Being a young educator, whether by age and experience or by baby face, often brings about countless roadblocks. Beyond the inevitable pinching of cheeks and comments about how naïve and adorable you look, the more profound struggles range from maintaining respect of students to understanding seasoned educators’ stalwart ways. The question then is—are there detours for these roadblocks?
Most elementary students have a knack for pointing out the obvious and, more often than not, speaking the cold hard truth. They have yet to develop appropriate adult filters, and so, “You don’t look like a teacher!” and “You look like my older sister!” are not uncommon remarks to hear. When a student catches on to your age, or sees you as younger, it can be difficult to earn or maintain his or her respect. The student may see you as a peer or a friend, someone who does not demand respect or command authority, and the moment that happens, chaos ensues. You’ve lost ’em!

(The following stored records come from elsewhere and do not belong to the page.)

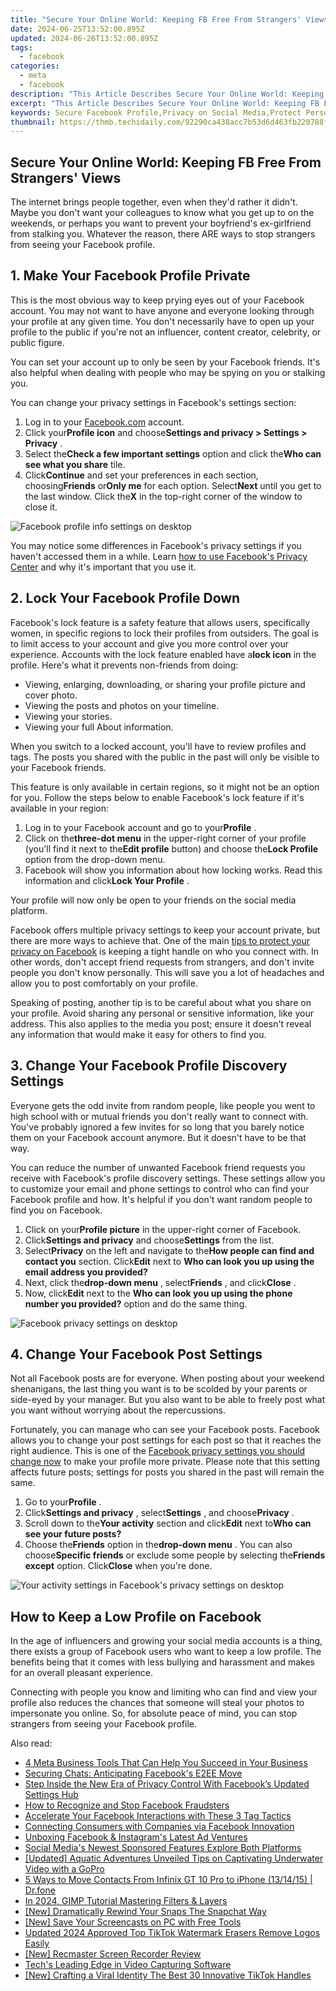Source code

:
 ```yaml
---
title: "Secure Your Online World: Keeping FB Free From Strangers' Views"
date: 2024-06-25T13:52:00.895Z
updated: 2024-06-26T13:52:00.895Z
tags:
  - facebook
categories:
  - meta
  - facebook
description: "This Article Describes Secure Your Online World: Keeping FB Free From Strangers' Views"
excerpt: "This Article Describes Secure Your Online World: Keeping FB Free From Strangers' Views"
keywords: Secure Facebook Profile,Privacy on Social Media,Protect Personal Info FB,Prevent Unfriending,Maintain FB Stranger-Free,Limit Access FB Visitors,Safeguard Online Social Space
thumbnail: https://thmb.techidaily.com/92290ca438acc7b53d6d463fb220788f23c7aae03036a5859c384dd9ace3b529.jpg
---
```


## Secure Your Online World: Keeping FB Free From Strangers' Views

 The internet brings people together, even when they'd rather it didn't. Maybe you don't want your colleagues to know what you get up to on the weekends, or perhaps you want to prevent your boyfriend's ex-girlfriend from stalking you. Whatever the reason, there ARE ways to stop strangers from seeing your Facebook profile.

## 1\. Make Your Facebook Profile Private

 This is the most obvious way to keep prying eyes out of your Facebook account. You may not want to have anyone and everyone looking through your profile at any given time. You don't necessarily have to open up your profile to the public if you're not an influencer, content creator, celebrity, or public figure.

 You can set your account up to only be seen by your Facebook friends. It's also helpful when dealing with people who may be spying on you or stalking you.

 You can change your privacy settings in Facebook's settings section:

1. Log in to your [Facebook.com](https://www.facebook.com/) account.
2. Click your**Profile icon** and choose**Settings and privacy > Settings > Privacy** .
3. Select the**Check a few important settings** option and click the**Who can see what you share** tile.
4. Click**Continue** and set your preferences in each section, choosing**Friends** or**Only me** for each option. Select**Next** until you get to the last window. Click the**X** in the top-right corner of the window to close it.

![Facebook profile info settings on desktop](https://static1.makeuseofimages.com/wordpress/wp-content/uploads/2023/05/facebook-profile-info-settings-on-desktop.jpg)

 You may notice some differences in Facebook's privacy settings if you haven't accessed them in a while. Learn [how to use Facebook's Privacy Center](https://www.makeuseof.com/how-to-use-facebook-privacy-center/) and why it's important that you use it.

## 2\. Lock Your Facebook Profile Down

 Facebook's lock feature is a safety feature that allows users, specifically women, in specific regions to lock their profiles from outsiders. The goal is to limit access to your account and give you more control over your experience. Accounts with the lock feature enabled have a**lock icon** in the profile. Here's what it prevents non-friends from doing:

* Viewing, enlarging, downloading, or sharing your profile picture and cover photo.
* Viewing the posts and photos on your timeline.
* Viewing your stories.
* Viewing your full About information.

 When you switch to a locked account, you'll have to review profiles and tags. The posts you shared with the public in the past will only be visible to your Facebook friends.

 This feature is only available in certain regions, so it might not be an option for you. Follow the steps below to enable Facebook's lock feature if it's available in your region:

1. Log in to your Facebook account and go to your**Profile** .
2. Click on the**three-dot menu** in the upper-right corner of your profile (you'll find it next to the**Edit profile** button) and choose the**Lock Profile** option from the drop-down menu.
3. Facebook will show you information about how locking works. Read this information and click**Lock Your Profile** .

 Your profile will now only be open to your friends on the social media platform.

 Facebook offers multiple privacy settings to keep your account private, but there are more ways to achieve that. One of the main [tips to protect your privacy on Facebook](https://www.makeuseof.com/tag/protect-privacy-facebook/) is keeping a tight handle on who you connect with. In other words, don't accept friend requests from strangers, and don't invite people you don't know personally. This will save you a lot of headaches and allow you to post comfortably on your profile.

 Speaking of posting, another tip is to be careful about what you share on your profile. Avoid sharing any personal or sensitive information, like your address. This also applies to the media you post; ensure it doesn't reveal any information that would make it easy for others to find you.

## 3\. Change Your Facebook Profile Discovery Settings

 Everyone gets the odd invite from random people, like people you went to high school with or mutual friends you don't really want to connect with. You've probably ignored a few invites for so long that you barely notice them on your Facebook account anymore. But it doesn't have to be that way.

 You can reduce the number of unwanted Facebook friend requests you receive with Facebook's profile discovery settings. These settings allow you to customize your email and phone settings to control who can find your Facebook profile and how. It's helpful if you don't want random people to find you on Facebook.

1. Click on your**Profile picture** in the upper-right corner of Facebook.
2. Click**Settings and privacy** and choose**Settings** from the list.
3. Select**Privacy** on the left and navigate to the**How people can find and contact you** section. Click**Edit** next to **Who can look you up using the email address you provided?**
4. Next, click the**drop-down menu** , select**Friends** , and click**Close** .
5. Now, click**Edit** next to the **Who can look you up using the phone number you provided?** option and do the same thing.

![Facebook privacy settings on desktop](https://static1.makeuseofimages.com/wordpress/wp-content/uploads/2023/05/facebook-privacy-settings-on-desktop.jpg)

## 4\. Change Your Facebook Post Settings

 Not all Facebook posts are for everyone. When posting about your weekend shenanigans, the last thing you want is to be scolded by your parents or side-eyed by your manager. But you also want to be able to freely post what you want without worrying about the repercussions.

 Fortunately, you can manage who can see your Facebook posts. Facebook allows you to change your post settings for each post so that it reaches the right audience. This is one of the [Facebook privacy settings you should change now](https://www.makeuseof.com/facebook-privacy-settings-you-should-change/) to make your profile more private. Please note that this setting affects future posts; settings for posts you shared in the past will remain the same.

1. Go to your**Profile** .
2. Click**Settings and privacy** , select**Settings** , and choose**Privacy** .
3. Scroll down to the**Your activity** section and click**Edit** next to**Who can see your future posts?**
4. Choose the**Friends** option in the**drop-down menu** . You can also choose**Specific friends** or exclude some people by selecting the**Friends except** option. Click**Close** when you're done.

![Your activity settings in Facebook's privacy settings on desktop](https://static1.makeuseofimages.com/wordpress/wp-content/uploads/2023/05/your-activity-settings-in-facebook-s-privacy-settings-on-desktop.jpg)

## How to Keep a Low Profile on Facebook

 In the age of influencers and growing your social media accounts is a thing, there exists a group of Facebook users who want to keep a low profile. The benefits being that it comes with less bullying and harassment and makes for an overall pleasant experience.

 Connecting with people you know and limiting who can find and view your profile also reduces the chances that someone will steal your photos to impersonate you online. So, for absolute peace of mind, you can stop strangers from seeing your Facebook profile.


<ins class="adsbygoogle"
     style="display:block"
     data-ad-format="autorelaxed"
     data-ad-client="ca-pub-7571918770474297"
     data-ad-slot="1223367746"></ins>



<ins class="adsbygoogle"
     style="display:block"
     data-ad-client="ca-pub-7571918770474297"
     data-ad-slot="8358498916"
     data-ad-format="auto"
     data-full-width-responsive="true"></ins>

<span class="atpl-alsoreadstyle">Also read:</span>
<div><ul>
<li><a href="https://facebook.techidaily.com/4-meta-business-tools-that-can-help-you-succeed-in-your-business/"><u>4 Meta Business Tools That Can Help You Succeed in Your Business</u></a></li>
<li><a href="https://facebook.techidaily.com/securing-chats-anticipating-facebooks-e2ee-move/"><u>Securing Chats: Anticipating Facebook's E2EE Move</u></a></li>
<li><a href="https://facebook.techidaily.com/step-inside-the-new-era-of-privacy-control-with-facebooks-updated-settings-hub/"><u>Step Inside the New Era of Privacy Control With Facebook’s Updated Settings Hub</u></a></li>
<li><a href="https://facebook.techidaily.com/how-to-recognize-and-stop-facebook-fraudsters/"><u>How to Recognize and Stop Facebook Fraudsters</u></a></li>
<li><a href="https://facebook.techidaily.com/accelerate-your-facebook-interactions-with-these-3-tag-tactics/"><u>Accelerate Your Facebook Interactions with These 3 Tag Tactics</u></a></li>
<li><a href="https://facebook.techidaily.com/connecting-consumers-with-companies-via-facebook-innovation/"><u>Connecting Consumers with Companies via Facebook Innovation</u></a></li>
<li><a href="https://facebook.techidaily.com/unboxing-facebook-and-instagrams-latest-ad-ventures/"><u>Unboxing Facebook & Instagram's Latest Ad Ventures</u></a></li>
<li><a href="https://facebook.techidaily.com/social-medias-newest-sponsored-features-explore-both-platforms/"><u>Social Media's Newest Sponsored Features Explore Both Platforms</u></a></li>
<li><a href="https://extra-lessons.techidaily.com/updated-aquatic-adventures-unveiled-tips-on-captivating-underwater-video-with-a-gopro/"><u>[Updated] Aquatic Adventures Unveiled  Tips on Captivating Underwater Video with a GoPro</u></a></li>
<li><a href="https://blog-min.techidaily.com/5-ways-to-move-contacts-from-infinix-gt-10-pro-to-iphone-131415-drfone-by-drfone-transfer-from-android-transfer-from-android/"><u>5 Ways to Move Contacts From Infinix GT 10 Pro to iPhone (13/14/15) | Dr.fone</u></a></li>
<li><a href="https://some-techniques.techidaily.com/in-2024-gimp-tutorial-mastering-filters-and-layers/"><u>In 2024, GIMP Tutorial  Mastering Filters & Layers</u></a></li>
<li><a href="https://snapchat-videos.techidaily.com/new-dramatically-rewind-your-snaps-the-snapchat-way/"><u>[New] Dramatically Rewind Your Snaps  The Snapchat Way</u></a></li>
<li><a href="https://digital-screen-recording.techidaily.com/new-save-your-screencasts-on-pc-with-free-tools/"><u>[New] Save Your Screencasts on PC with Free Tools</u></a></li>
<li><a href="https://ai-video-apps.techidaily.com/updated-2024-approved-top-tiktok-watermark-erasers-remove-logos-easily/"><u>Updated 2024 Approved Top TikTok Watermark Erasers Remove Logos Easily</u></a></li>
<li><a href="https://screen-video-capture.techidaily.com/new-recmaster-screen-recorder-review/"><u>[New] Recmaster Screen Recorder Review</u></a></li>
<li><a href="https://screen-video-capture.techidaily.com/techs-leading-edge-in-video-capturing-software/"><u>Tech's Leading Edge in Video Capturing Software</u></a></li>
<li><a href="https://tiktok-videos.techidaily.com/new-crafting-a-viral-identity-the-best-30-innovative-tiktok-handles/"><u>[New] Crafting a Viral Identity  The Best 30 Innovative TikTok Handles</u></a></li>
</ul></div>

Short of wearing lifts in your shoes, contouring your face, and faking an older age, the most important thing for a young educator is to start strong. By confidently asserting your authority as a well-educated teacher with much to offer on day one, the students will feel inclined to show respect. Setting boundaries and not revealing too much personal information, such as your age, are supremely important to maintaining both your sanity and your union rights (but mostly your sanity).
Beyond the students, co-workers are the elephant in the room, a kryptonite for young educators. Seasoned teachers often have the tendency to move through changes in the system like they are drowning in molasses. The educational system changes on a daily basis in minor ways, but every few years, a new change comes along that startles the veteran teachers (Adopting Common Core! A new textbook adaptation! A different lunchtime!). When a young educator arrives with the stamina to withstand all of these changes, or the college knowledge to anticipate them, the veteran teachers may begin to scrutinize.
The most important thing to remember when faced with a seasoned team of teachers who might resist change is to stand strong in your own power. There will always be a changing of hands, a time when new ideas are brought forward to the table, and a cranky teacher to criticize. It is crucial not to roll over and accept the inflexible ideologies that may surround you. Avoid the molasses by swimming something more fluid (perhaps just stay hydrated with plenty of water), embrace the change, maintain your endurance, and order a large pizza all for yourself when you get home at the end of the work day.
However delicious the pizza may be, many a time the fresh-faced, young educators may encounter scrutiny for walking into a brand new teaching position with gusto from teachers who have “been doing this for far too long.” Maybe you have a great, innovative idea that you want to share with the team, but it is continually shot down because “you don’t know how things work around here.” Maybe you do something with your students and receive criticism for going against the grain. Or maybe you simply face scrutiny for being too enthusiastic about your shaping young minds.
When it comes to simply looking young, the best you can do is grin and bear it. Your looks matter not—what matters is that you are an awesome educator who can change the lives of your students. Keeping in mind to stamp your authority and stand strong amongst fellow educators, a young face is nothing to worry about. Consistently command the respect that you deserve and you’ll be able to swat away fingers eager to pinch your cheeks!
Regardless of age, experience, or looks, the big-picture lesson for young educators to take away in today’s field is simply to take the high road—far less roadblocks there!